Your assignment → Your answer must be an exact copy of every record.

Provided data →
--
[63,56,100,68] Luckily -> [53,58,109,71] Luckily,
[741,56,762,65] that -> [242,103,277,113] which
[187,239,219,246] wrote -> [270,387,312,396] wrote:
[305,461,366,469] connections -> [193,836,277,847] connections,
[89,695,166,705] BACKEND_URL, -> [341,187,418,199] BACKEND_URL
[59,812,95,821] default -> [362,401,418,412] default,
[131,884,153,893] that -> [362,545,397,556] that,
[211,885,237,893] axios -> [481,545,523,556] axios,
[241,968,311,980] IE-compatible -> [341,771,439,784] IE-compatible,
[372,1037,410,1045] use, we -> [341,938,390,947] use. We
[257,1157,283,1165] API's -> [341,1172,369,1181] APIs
--
Exercise answer →
[63,56,100,68] Luckily -> [53,58,109,71] Luckily,
[741,56,762,65] that -> [242,103,277,113] which
[187,239,219,246] wrote -> [270,387,312,396] wrote:
[305,461,366,469] connections -> [193,836,277,847] connections,
[89,695,166,705] BACKEND_URL, -> [341,187,418,199] BACKEND_URL
[59,812,95,821] default -> [362,401,418,412] default,
[131,884,153,893] that -> [362,545,397,556] that,
[211,885,237,893] axios -> [481,545,523,556] axios,
[241,968,311,980] IE-compatible -> [341,771,439,784] IE-compatible,
[372,1037,410,1045] use, we -> [341,938,390,947] use. We
[257,1157,283,1165] API's -> [341,1172,369,1181] APIs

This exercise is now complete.